TASK DETAILS: Which of the lines in the data below contain the string "weight"? Copy each of them.

== THE DATA ==

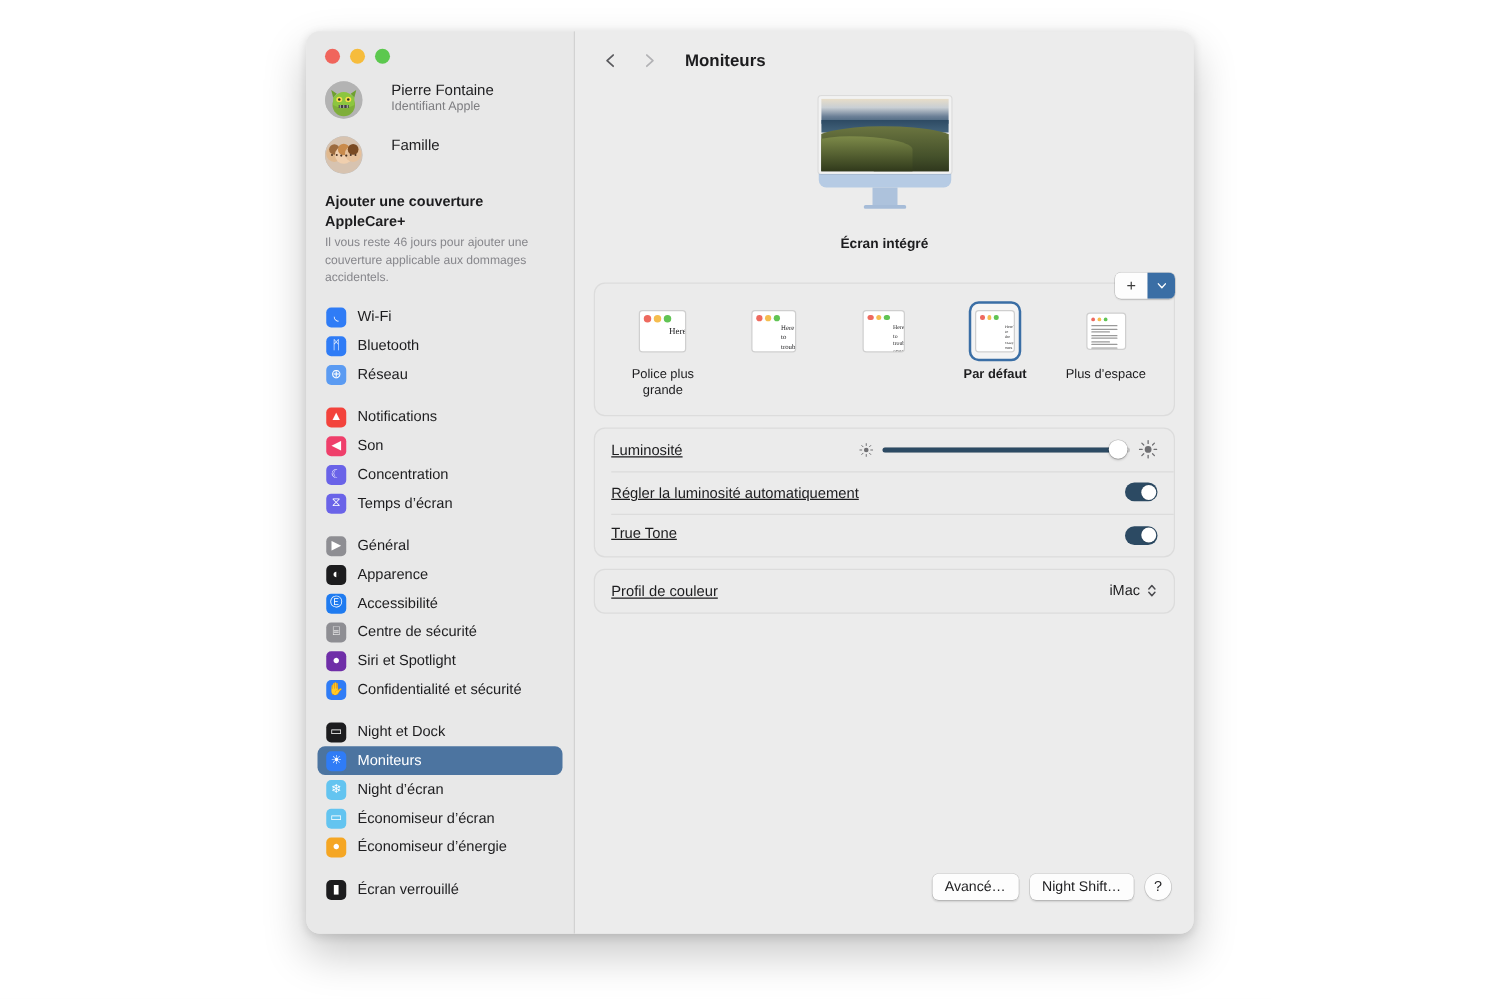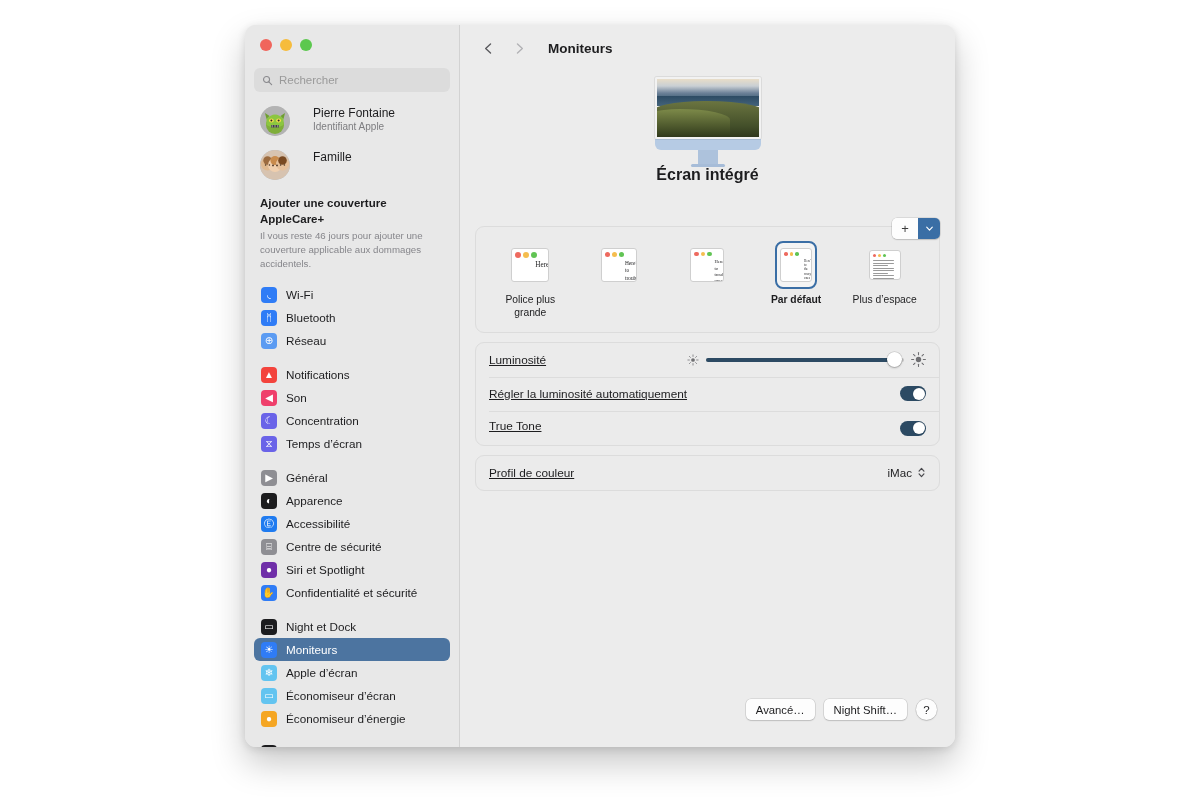--- a/index.html
+++ b/index.html
@@ -159,22 +159,22 @@
   .imac-chin {
     width: 106px; height: 11px;
     background: #b6cbe4;
     border-radius: 0 0 6px 6px;
   }
   .imac-neck { width: 20px; height: 14px; background: #adc2dc; }
   .imac-foot { width: 34px; height: 3px; background: #a6bcd8; border-radius: 2px; }
   #display-name {
     position: absolute;
     left: 50%; transform: translateX(-50%);
-    top: 95px;
-    font-size: 16px; font-weight: 600; color: #1d1d1f;
+    top: 118px;
+    font-size: 11px; font-weight: 600; color: #1d1d1f;
     white-space: nowrap;
   }
   #add-display {
     position: absolute;
     right: 15px; top: 147px;
     display: flex;
     height: 21px;
     border-radius: 5px;
     overflow: hidden;
     box-shadow: 0 0 0 .5px rgba(0,0,0,.16), 0 1px 1.5px rgba(0,0,0,.13);
@@ -316,27 +316,20 @@
 <div id="window">
 
   <div id="sidebar">
 
     <div class="traffic">
       <div class="light red"></div>
       <div class="light yellow"></div>
       <div class="light green"></div>
     </div>
 
-    <div class="search-box">
-      <svg class="magn" width="11" height="11" viewBox="0 0 16 16">
-        <circle cx="6.6" cy="6.6" r="4.4" fill="none" stroke="#8a8a8e" stroke-width="1.6"></circle>
-        <line x1="9.9" y1="9.9" x2="14" y2="14" stroke="#8a8a8e" stroke-width="1.7" stroke-linecap="round"></line>
-      </svg>
-      <input type="text" placeholder="Rechercher" style="">
-    </div>
 
     <div class="account-row">
       <svg class="avatar" viewBox="0 0 30 30">
         <circle cx="15" cy="15" r="15" fill="#b3b3b3"></circle>
         <ellipse cx="15" cy="19" rx="9" ry="9" fill="#7fae3a"></ellipse>
         <path d="M6.5 13 Q15 4 23.5 13 L23.5 19 Q15 24 6.5 19 Z" fill="#8cc63f"></path>
         <path d="M6.5 13 L5 7 L9.5 10 Z" fill="#6ea02e"></path>
         <path d="M23.5 13 L25 7 L20.5 10 Z" fill="#6ea02e"></path>
         <ellipse cx="11.4" cy="14.5" rx="2.4" ry="2.1" fill="#f7e04b"></ellipse>
         <ellipse cx="18.6" cy="14.5" rx="2.4" ry="2.1" fill="#f7e04b"></ellipse>
@@ -440,21 +433,21 @@
           <div class="nav-item">
             <span class="nav-icon" style="background: rgb(28, 28, 30);">▭</span>
             <span class="nav-label">Night et Dock</span>
           </div>
           <div class="nav-item selected">
             <span class="nav-icon" style="background: rgb(47, 124, 246);">☀</span>
             <span class="nav-label">Moniteurs</span>
           </div>
           <div class="nav-item">
             <span class="nav-icon" style="background: rgb(99, 196, 240);">❄</span>
-            <span class="nav-label">Apple d’écran</span>
+            <span class="nav-label">Night d’écran</span>
           </div>
           <div class="nav-item">
             <span class="nav-icon" style="background: rgb(99, 196, 240);">▭</span>
             <span class="nav-label">Économiseur d’écran</span>
           </div>
           <div class="nav-item">
             <span class="nav-icon" style="background: rgb(245, 166, 35);">●</span>
             <span class="nav-label">Économiseur d’énergie</span>
           </div>
         </div>

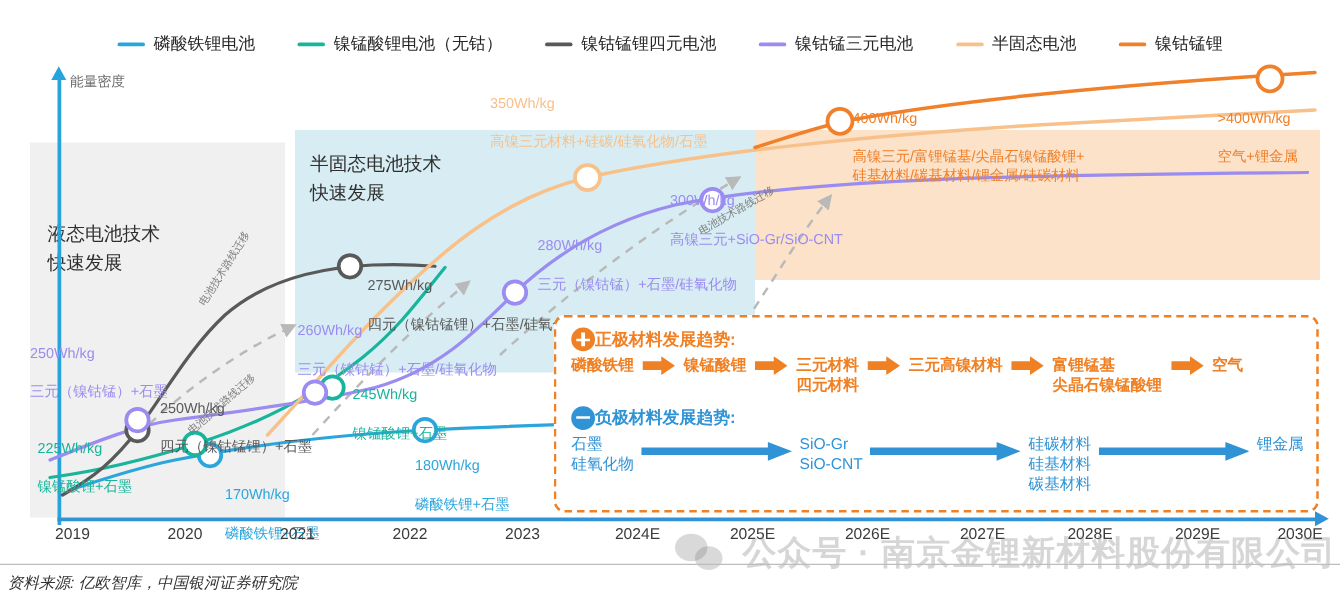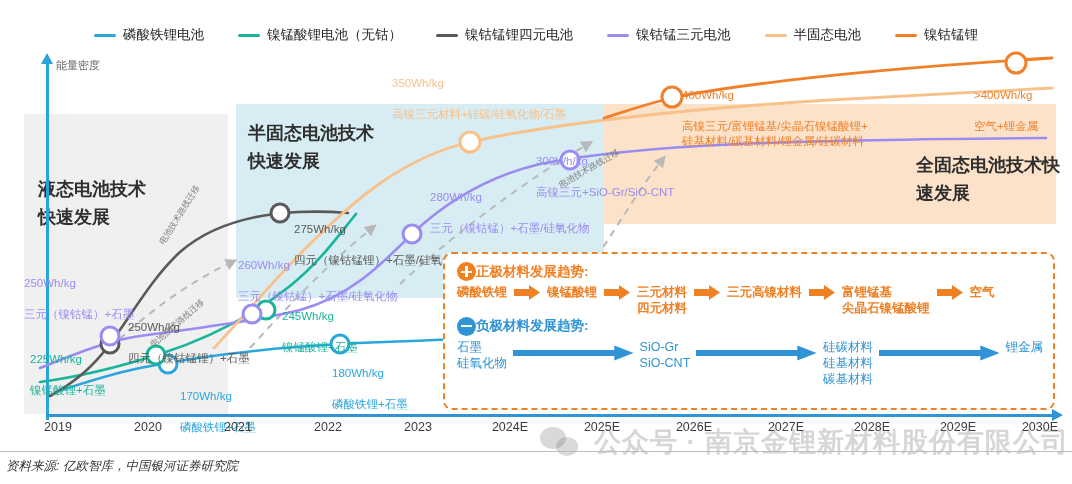--- a/index.html
+++ b/index.html
@@ -21,21 +21,21 @@
 
   
   .plot{position:absolute;left:0;top:48px;width:1072px;height:380px;}
 
   .band{position:absolute;top:0;}
   .band-liquid{left:24px;width:204px;top:66px;height:300px;background:#f0f0f0;}
   .band-semi{left:236px;width:368px;top:56px;height:194px;background:#d7edf3;}
   .band-solid{left:604px;width:452px;top:56px;height:120px;background:#fbe2c8;}
 
   .band-title{
-    position:absolute;font-size:18px;font-weight:bold;color:#2f2f2f;
+    position:absolute;font-size:15px;font-weight:normal;color:#2f2f2f;
     line-height:1.55;white-space:pre-line;
   }
   .band-title.liquid{left:38px;top:128px;}
   .band-title.semi{left:248px;top:72px;}
   .band-title.solid{left:916px;top:104px;}
 
   
   .y-axis{position:absolute;left:46px;top:14px;width:3px;height:358px;background:#29a3dd;}
   .y-arrow{position:absolute;left:41px;top:5px;width:0;height:0;
     border-left:6.5px solid transparent;border-right:6.5px solid transparent;
@@ -133,21 +133,20 @@
   <div class="plot">
 
     <div class="band band-liquid"></div>
     <div class="band band-semi"></div>
     <div class="band band-solid"></div>
 
     <div class="band-title liquid">液态电池技术
 快速发展</div>
     <div class="band-title semi">半固态电池技术
 快速发展</div>
-    <div class="band-title solid">全固态电池技术快速发展</div>
 
     <div class="y-arrow"></div>
     <div class="y-axis"></div>
     <div class="y-label">能量密度</div>
     <div class="x-axis"></div>
     <div class="x-arrow"></div>
 
     <svg class="curves" viewBox="0 0 1072 380">
       <defs>
         <marker id="dashhead" markerWidth="6" markerHeight="6" refX="3" refY="3" orient="auto">
@@ -304,21 +303,21 @@
         <path d="M0,4 L15,4 L15,0 L26,7.5 L15,15 L15,11 L0,11 Z" fill="#f08024"></path>
         </svg>
       <span class="mat-cell pos">富锂锰基
 尖晶石镍锰酸锂</span>
       <svg class="arrow-pos" width="26" height="15" viewBox="0 0 26 15">
         <path d="M0,4 L15,4 L15,0 L26,7.5 L15,15 L15,11 L0,11 Z" fill="#f08024"></path>
         </svg>
       <span class="mat-cell pos">空气</span>
     </div>
 
-    <div class="mat-head" style="">
+    <div class="mat-head" style="margin-top:8px;">
       <span class="badge minus"></span>
       <span class="mat-head-label neg">负极材料发展趋势:</span>
     </div>
 
     <div class="mat-row">
       <span class="mat-cell neg">石墨
 硅氧化物</span>
       <svg class="arrow-neg" height="16" viewBox="0 0 100 16" preserveAspectRatio="none">
         <path d="M0,5 L84,5 L84,0.5 L100,8 L84,15.5 L84,11 L0,11 Z" fill="#2f93d6"></path>
         </svg>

===

SOLUTION TO THIS EXERCISE:
-    font-size: 16px; font-weight: 600; color: #1d1d1f;
+    font-size: 11px; font-weight: 600; color: #1d1d1f;
-    position:absolute;font-size:18px;font-weight:bold;color:#2f2f2f;
+    position:absolute;font-size:15px;font-weight:normal;color:#2f2f2f;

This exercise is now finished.